INFORMATION PROVIDED:
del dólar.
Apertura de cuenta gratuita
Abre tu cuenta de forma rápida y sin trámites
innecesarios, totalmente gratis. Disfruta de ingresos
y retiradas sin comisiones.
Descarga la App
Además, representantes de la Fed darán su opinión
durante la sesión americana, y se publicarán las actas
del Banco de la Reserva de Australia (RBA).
...
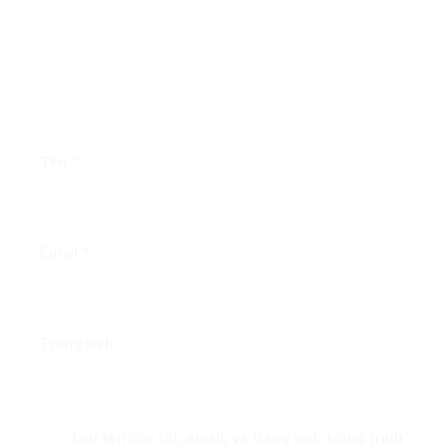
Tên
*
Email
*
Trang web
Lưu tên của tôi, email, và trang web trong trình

EXERCISE REQUIREMENTS: Filter the lines above, keeping and copying those that contain "cuenta".

TASK RESPONSE:
Apertura de cuenta gratuita
Abre tu cuenta de forma rápida y sin trámites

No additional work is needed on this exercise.